The drive toward high-value-added (HVA) tires — those 17 inches and larger — will require more production capacity to serve the U.S. market, and industry analyst and Modern Tire Dealer columnist Nick Mitchell says the need for 19.1 million units indicates “approximately four new tire plants will be needed over the next five years.”
Mitchell, senior vice president of research for Northcoast Research Holdings LLC, says a series of conversations with representatives from the full spectrum of the tire industry resulted in each person saying HVA tires would continue to drive the tire market, and that the demand would require new tire plants.
“The biggest takeaway from the discussions was the fact that each individual predicted that the HVA product cycle will continue to have a significant impact on industry fundamentals over the next five years and require meaningful investments in capacity.”
For these discussions, Mitchell relied on a HVA tire definition that both Goodyear Tire & Rubber Co. and Bridgestone Corp. have agreed upon: tires that are 17 inches and larger. These tires typically have the combination of HVA characteristics, such as aspect ratio, sophistication of the tread compound, complexity of the tread pattern, rolling resistance, speed rating, etc.
“The increasing mix shift, combined with a modestly expanding end market, will continue to have a profound effect on the number of HVA light vehicle tires shipped across the industry in the U.S.,” Mitchell says.
“In fact we estimate that annual shipments of HVA passenger and light truck tires (defined by rim size) in the U.S. will increase by 54.2 million by the end of 2021.”
More tires means the need for more capacity. Mitchell says it will drive the need for incremental capacity of 19.1 million tires — thus four new tire plants in the next five years to serve the U.S. market alone.
“In our opinion, this means that the market fundamentals in the U.S. alone will absorb a good portion of the estimated 45 to 60 million units of light vehicle tire production capacity that is expected to come online in North America by the end of 2021.”
Another effect: bigger profits for manufacturers
Mitchell says, “The ongoing mix shift also creates a windfall to profitability trends.

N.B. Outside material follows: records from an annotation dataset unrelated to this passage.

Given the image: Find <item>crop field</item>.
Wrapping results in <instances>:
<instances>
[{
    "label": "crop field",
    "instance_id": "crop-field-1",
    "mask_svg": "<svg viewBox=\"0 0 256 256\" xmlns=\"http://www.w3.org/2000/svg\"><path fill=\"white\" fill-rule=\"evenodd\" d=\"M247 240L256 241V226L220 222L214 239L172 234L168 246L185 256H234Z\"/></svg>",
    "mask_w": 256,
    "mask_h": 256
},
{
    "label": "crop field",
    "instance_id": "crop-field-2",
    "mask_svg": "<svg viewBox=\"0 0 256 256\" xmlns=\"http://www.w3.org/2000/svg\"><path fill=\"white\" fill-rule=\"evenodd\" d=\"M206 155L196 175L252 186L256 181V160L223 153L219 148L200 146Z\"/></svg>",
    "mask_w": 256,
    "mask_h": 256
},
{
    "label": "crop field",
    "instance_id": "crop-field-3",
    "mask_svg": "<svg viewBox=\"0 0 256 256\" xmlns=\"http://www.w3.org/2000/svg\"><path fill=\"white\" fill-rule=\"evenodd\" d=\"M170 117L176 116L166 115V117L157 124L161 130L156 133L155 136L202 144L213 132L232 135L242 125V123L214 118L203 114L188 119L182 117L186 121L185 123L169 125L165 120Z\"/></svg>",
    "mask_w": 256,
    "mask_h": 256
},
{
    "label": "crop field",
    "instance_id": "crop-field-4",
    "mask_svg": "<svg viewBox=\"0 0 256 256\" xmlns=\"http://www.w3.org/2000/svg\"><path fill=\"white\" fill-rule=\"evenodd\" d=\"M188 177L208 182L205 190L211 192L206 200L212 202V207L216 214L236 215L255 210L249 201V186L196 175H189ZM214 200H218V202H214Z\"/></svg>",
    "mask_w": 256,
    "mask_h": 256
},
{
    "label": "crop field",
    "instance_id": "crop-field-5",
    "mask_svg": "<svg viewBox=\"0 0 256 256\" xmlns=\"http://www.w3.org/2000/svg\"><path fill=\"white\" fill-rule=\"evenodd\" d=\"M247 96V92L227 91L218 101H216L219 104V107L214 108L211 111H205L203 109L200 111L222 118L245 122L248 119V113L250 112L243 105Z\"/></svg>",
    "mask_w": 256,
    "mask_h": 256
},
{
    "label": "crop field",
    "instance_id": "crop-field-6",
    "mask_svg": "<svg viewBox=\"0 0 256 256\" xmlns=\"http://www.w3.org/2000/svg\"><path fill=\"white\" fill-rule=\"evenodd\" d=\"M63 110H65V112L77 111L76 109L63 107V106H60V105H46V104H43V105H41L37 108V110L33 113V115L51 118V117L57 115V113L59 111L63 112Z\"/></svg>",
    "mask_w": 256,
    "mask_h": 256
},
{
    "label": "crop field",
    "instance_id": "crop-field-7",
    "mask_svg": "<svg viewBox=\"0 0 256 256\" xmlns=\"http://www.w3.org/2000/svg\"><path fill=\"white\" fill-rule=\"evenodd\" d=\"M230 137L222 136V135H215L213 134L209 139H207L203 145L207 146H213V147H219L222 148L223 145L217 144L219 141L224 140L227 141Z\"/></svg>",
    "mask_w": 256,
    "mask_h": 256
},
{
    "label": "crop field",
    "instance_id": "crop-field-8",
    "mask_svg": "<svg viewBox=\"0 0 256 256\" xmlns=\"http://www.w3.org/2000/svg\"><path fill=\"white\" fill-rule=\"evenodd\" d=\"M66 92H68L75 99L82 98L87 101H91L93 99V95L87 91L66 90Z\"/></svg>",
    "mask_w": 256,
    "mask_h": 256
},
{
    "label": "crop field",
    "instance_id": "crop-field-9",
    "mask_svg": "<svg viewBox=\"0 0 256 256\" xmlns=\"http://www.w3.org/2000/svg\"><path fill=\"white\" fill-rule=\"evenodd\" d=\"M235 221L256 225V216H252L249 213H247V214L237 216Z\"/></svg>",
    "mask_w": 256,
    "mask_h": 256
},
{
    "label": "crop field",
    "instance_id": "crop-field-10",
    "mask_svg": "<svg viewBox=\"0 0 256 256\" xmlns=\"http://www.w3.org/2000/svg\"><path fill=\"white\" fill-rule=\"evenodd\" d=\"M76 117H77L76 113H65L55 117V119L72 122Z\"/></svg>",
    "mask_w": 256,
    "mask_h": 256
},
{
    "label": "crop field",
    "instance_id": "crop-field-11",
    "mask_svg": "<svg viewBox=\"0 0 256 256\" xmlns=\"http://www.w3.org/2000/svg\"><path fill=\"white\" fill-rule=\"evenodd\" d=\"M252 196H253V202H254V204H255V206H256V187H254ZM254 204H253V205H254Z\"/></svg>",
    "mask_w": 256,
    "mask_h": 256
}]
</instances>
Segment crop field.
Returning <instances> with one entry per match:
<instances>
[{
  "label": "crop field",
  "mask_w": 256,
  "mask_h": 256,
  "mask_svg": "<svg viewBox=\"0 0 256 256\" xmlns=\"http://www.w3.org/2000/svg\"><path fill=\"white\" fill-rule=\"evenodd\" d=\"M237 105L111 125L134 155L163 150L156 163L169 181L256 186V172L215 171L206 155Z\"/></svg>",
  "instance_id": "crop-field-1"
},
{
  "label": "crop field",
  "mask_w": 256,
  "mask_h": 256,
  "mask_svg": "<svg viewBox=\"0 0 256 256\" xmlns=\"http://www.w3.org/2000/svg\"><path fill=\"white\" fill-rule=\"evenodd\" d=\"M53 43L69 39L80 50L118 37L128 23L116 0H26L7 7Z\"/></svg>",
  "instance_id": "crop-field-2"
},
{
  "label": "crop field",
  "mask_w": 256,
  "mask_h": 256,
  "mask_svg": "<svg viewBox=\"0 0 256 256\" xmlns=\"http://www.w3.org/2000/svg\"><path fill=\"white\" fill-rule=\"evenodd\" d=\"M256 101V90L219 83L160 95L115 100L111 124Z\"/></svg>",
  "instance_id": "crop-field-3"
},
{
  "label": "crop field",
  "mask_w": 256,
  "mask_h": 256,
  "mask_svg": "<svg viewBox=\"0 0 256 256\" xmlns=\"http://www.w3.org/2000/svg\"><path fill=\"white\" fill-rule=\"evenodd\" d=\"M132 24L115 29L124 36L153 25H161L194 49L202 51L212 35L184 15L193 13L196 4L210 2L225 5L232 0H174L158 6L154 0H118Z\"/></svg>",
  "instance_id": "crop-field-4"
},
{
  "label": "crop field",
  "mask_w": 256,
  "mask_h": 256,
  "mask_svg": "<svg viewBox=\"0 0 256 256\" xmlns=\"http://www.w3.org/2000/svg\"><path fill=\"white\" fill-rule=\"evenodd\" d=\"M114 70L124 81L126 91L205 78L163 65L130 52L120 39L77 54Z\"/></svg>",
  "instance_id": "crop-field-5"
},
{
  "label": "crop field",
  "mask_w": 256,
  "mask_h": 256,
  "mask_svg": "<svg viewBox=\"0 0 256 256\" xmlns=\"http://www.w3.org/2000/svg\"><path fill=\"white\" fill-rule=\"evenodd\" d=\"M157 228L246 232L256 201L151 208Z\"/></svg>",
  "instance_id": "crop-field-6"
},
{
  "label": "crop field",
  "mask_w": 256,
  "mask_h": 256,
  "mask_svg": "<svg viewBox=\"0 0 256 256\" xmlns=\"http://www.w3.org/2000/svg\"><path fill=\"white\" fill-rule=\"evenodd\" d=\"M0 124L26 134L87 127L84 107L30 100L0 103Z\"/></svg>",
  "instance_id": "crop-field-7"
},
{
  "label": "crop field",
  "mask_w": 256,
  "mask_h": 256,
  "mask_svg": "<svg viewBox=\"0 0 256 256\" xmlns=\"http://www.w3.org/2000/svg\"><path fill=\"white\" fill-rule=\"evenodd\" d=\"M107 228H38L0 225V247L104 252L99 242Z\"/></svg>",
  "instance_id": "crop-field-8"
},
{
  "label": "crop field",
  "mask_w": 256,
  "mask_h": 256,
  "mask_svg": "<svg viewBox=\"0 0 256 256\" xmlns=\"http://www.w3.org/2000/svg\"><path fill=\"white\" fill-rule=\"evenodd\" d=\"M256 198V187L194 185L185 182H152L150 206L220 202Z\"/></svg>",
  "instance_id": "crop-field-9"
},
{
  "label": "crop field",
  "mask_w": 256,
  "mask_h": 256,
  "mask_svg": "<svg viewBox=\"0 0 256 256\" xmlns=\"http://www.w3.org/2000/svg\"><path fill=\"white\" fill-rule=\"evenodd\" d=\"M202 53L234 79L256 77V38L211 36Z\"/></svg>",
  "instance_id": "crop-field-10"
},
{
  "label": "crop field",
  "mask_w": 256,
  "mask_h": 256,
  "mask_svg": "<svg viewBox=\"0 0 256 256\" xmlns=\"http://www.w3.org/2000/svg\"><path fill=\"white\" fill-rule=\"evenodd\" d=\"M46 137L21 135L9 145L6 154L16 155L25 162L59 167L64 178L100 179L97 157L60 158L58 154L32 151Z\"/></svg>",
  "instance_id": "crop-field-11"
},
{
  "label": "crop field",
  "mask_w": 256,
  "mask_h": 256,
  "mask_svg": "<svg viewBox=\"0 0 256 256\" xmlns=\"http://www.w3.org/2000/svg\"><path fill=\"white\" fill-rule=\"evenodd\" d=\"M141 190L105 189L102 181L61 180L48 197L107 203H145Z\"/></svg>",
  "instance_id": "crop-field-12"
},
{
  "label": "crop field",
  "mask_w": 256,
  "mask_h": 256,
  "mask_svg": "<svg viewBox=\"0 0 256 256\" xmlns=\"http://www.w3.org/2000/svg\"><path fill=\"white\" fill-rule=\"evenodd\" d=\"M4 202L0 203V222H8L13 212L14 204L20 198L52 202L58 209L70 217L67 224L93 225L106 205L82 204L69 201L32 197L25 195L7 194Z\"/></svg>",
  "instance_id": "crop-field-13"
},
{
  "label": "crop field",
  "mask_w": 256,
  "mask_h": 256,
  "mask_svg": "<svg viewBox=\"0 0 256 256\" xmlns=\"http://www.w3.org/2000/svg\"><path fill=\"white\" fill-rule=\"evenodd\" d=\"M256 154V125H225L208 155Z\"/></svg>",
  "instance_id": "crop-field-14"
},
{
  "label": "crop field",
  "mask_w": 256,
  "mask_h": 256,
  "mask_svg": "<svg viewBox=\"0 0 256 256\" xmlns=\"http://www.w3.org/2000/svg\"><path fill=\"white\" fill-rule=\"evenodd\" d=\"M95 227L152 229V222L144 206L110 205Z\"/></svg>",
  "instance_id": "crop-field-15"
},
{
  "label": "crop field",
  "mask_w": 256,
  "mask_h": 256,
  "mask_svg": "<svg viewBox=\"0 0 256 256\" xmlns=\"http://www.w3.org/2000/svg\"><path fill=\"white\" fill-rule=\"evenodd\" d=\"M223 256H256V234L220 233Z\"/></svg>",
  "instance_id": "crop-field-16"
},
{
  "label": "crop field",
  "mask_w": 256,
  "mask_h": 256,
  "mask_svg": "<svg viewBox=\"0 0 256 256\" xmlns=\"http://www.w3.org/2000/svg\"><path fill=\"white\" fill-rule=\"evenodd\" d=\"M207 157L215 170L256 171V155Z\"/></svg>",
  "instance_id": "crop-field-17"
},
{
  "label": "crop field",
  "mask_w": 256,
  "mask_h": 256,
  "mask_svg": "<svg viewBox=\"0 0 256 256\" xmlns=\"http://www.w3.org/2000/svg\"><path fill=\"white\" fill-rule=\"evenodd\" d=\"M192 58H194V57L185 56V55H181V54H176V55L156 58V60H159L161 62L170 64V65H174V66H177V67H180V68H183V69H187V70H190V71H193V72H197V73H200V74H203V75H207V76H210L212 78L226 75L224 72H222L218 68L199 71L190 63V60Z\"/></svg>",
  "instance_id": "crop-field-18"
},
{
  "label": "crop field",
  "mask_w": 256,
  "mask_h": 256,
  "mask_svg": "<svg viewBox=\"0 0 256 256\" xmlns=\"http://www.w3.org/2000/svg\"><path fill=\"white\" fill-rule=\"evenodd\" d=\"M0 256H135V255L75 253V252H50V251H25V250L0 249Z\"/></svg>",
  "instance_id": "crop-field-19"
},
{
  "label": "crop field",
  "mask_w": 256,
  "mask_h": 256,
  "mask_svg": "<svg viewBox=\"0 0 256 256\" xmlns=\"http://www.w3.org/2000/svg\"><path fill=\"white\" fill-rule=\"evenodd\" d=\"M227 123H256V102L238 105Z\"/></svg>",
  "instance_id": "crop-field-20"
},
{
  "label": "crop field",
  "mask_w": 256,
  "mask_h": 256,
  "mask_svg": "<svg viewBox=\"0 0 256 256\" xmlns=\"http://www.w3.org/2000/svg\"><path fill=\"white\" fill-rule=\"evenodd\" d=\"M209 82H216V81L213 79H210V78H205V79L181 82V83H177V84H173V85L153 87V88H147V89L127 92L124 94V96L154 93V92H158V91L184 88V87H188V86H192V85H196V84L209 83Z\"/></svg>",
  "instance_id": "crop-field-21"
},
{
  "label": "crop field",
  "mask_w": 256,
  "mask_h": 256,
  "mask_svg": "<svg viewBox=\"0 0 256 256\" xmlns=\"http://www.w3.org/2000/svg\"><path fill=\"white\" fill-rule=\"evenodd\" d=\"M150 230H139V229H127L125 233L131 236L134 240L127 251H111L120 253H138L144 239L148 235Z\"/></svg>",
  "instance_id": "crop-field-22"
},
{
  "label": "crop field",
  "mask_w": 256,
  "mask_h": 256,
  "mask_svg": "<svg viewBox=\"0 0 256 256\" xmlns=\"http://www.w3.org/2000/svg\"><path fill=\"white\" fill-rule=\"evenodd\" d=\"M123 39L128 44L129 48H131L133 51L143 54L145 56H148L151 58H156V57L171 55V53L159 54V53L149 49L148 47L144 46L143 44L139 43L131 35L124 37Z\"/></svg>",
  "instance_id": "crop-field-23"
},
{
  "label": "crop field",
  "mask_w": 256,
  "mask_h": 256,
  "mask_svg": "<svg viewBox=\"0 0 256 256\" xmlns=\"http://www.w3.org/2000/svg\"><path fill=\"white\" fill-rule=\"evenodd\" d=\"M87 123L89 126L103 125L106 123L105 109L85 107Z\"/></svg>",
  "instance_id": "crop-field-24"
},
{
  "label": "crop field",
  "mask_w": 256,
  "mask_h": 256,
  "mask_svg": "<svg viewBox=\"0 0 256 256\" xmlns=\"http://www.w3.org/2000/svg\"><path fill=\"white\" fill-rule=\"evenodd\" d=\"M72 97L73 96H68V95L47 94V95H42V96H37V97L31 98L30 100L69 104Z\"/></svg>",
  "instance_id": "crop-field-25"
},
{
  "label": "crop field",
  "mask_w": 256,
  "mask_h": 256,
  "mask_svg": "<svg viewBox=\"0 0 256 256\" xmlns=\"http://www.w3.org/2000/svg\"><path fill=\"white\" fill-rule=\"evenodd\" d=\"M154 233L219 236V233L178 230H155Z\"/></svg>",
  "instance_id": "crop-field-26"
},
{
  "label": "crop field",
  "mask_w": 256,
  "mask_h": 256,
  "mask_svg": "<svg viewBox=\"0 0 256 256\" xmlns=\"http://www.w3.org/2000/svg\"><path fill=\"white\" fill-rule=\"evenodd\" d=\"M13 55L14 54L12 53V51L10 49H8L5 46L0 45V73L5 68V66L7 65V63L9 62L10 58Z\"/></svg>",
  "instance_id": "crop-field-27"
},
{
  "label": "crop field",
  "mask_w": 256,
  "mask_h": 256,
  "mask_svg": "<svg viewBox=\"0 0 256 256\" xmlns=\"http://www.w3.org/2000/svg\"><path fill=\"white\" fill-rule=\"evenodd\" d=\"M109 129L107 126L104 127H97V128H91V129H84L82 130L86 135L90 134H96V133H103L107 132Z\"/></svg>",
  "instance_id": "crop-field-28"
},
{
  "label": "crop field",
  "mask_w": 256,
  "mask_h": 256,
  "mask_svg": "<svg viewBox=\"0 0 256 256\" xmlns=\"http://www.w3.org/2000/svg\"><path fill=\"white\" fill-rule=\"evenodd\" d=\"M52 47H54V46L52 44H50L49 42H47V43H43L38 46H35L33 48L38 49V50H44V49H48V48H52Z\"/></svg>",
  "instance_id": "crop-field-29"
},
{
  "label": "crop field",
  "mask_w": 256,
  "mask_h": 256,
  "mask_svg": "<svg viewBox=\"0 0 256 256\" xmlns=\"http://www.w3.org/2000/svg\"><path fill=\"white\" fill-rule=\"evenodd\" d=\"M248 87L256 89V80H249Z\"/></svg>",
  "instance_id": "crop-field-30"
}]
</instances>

We estimate that mix trends in the U.S. alone over the next five years will drive $1.205 billion of incremental annual operating income for the manufacturers that supply the U.S. market.
“This tailwind includes an estimated $1.644 billion benefit from higher shipments of 17-inch or ogreater tires, partially offset by a projected $438 million headwind from a decline in shipments of tires less than 17 inches.
“Based on our calculations, this dynamic should increase average operating income per light vehicle tire shipped by $4.”